Alla destra di Prajnâpâramitâ sembra essere raffigurato Maitreya nel gesto dell’argomentazione e alla sua sinistra il Buddha storico Shâkyamuni. Le tre figure sono circondate da elaborate prabhâ realizzate in uno stile tipicamente newar molto diffuso anche in Tibet (vedi scheda n. 7). Un moltitudine di figure minori, Bodhisattva e maestri della dottrina, circonda le divinità principali. I vuoti tra le piccole figure sono riempiti con tralci e foglie, che denotano un senso di horror vacui tipico dell’arte indo-tibetana.

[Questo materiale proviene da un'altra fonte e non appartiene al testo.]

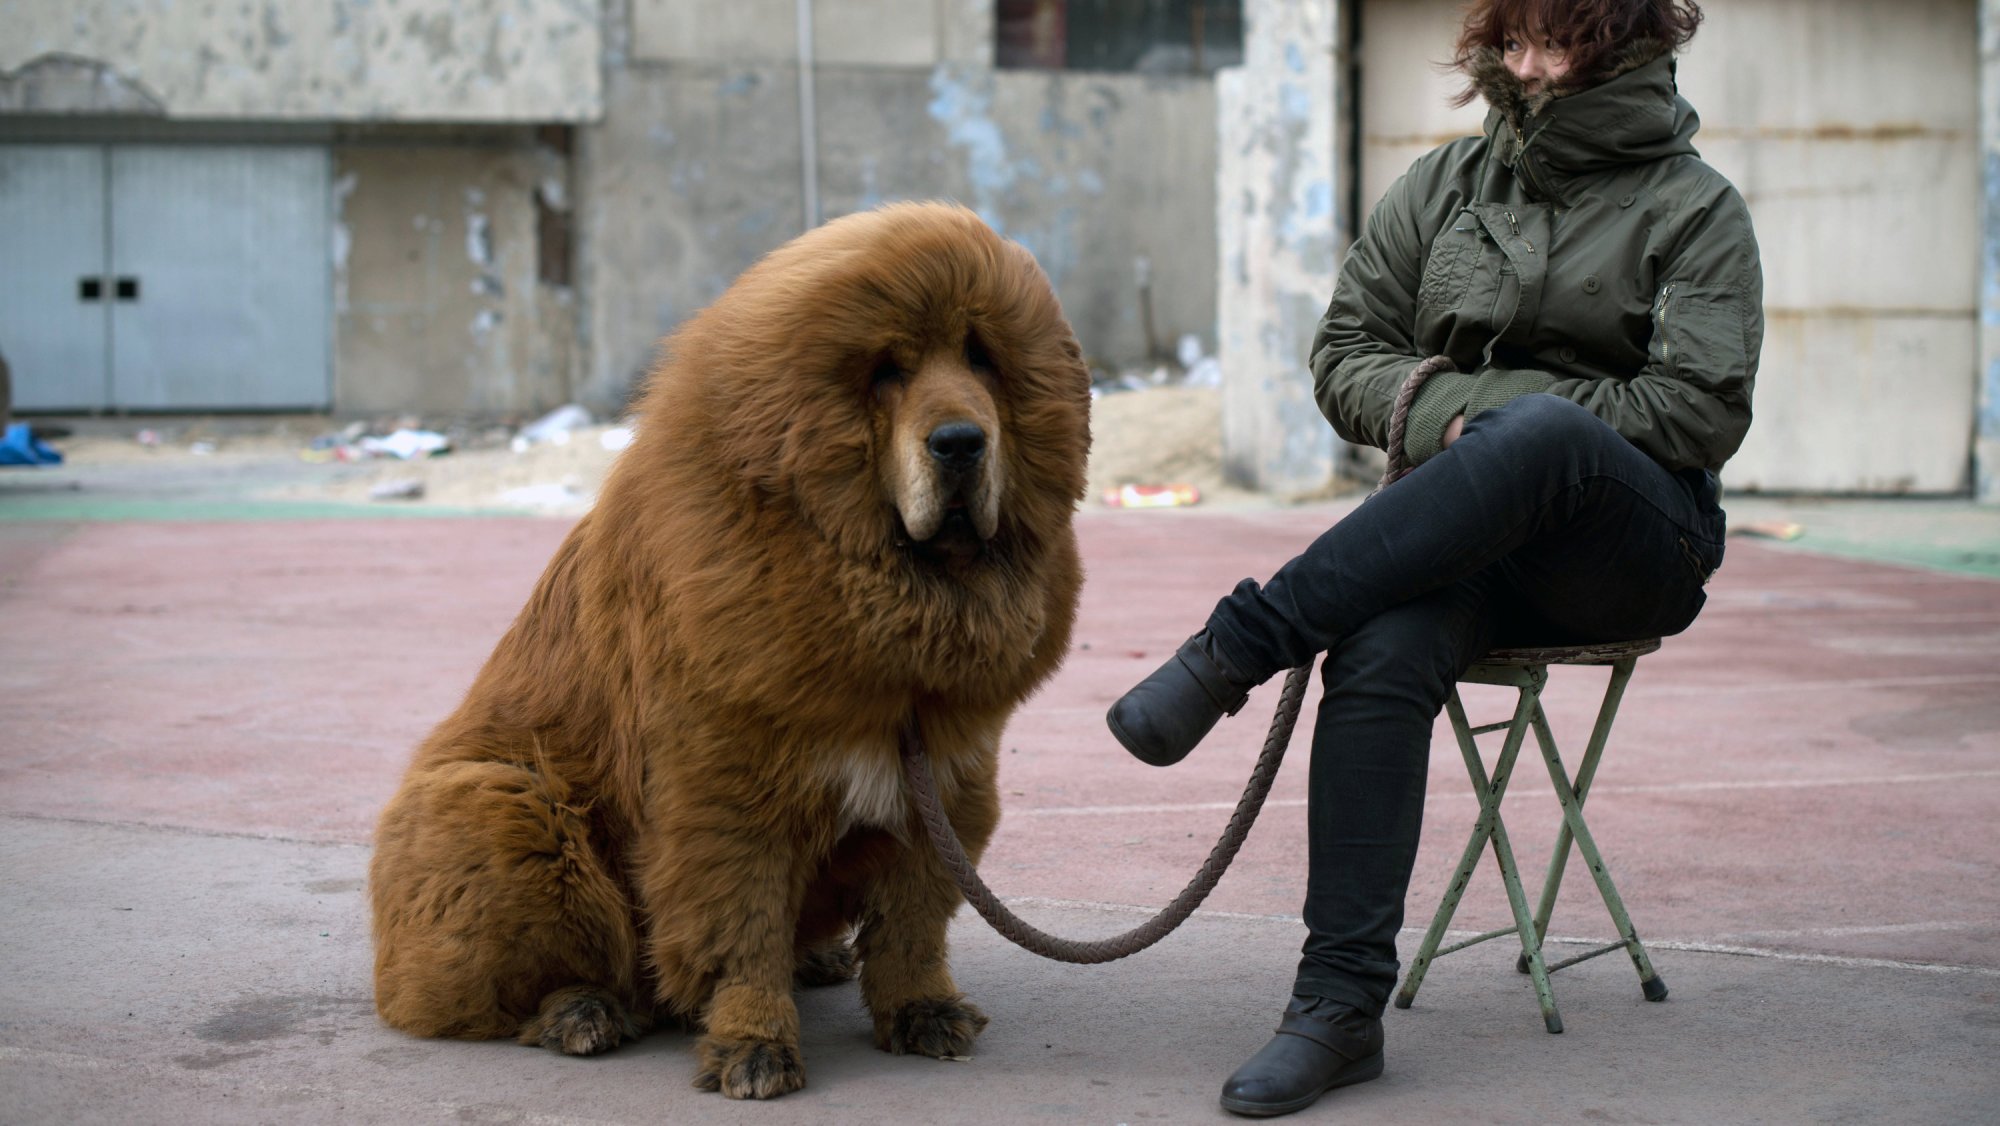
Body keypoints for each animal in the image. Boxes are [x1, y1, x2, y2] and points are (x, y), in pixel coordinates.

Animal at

(1) Cfr. Franco Ricca, Copertine lignee dei libri tibetani, in Sonia Bazzeato Deotto (a cura di), Tibet. Arte e spiritualità. Un contri- buto alla storia dell’uomo, Skira, Milano 1999, pp. 138-139. (2) Erberto Lo Bue, Immagini divine e spazi sacri, in Erberto Lo Bue - Chiara Bellini, Arte del Ladak. Tesori di arte buddhista nel Tibet indiano dall’XI al XXI secolo, Jaca Book, Milano 2011 (in stampa).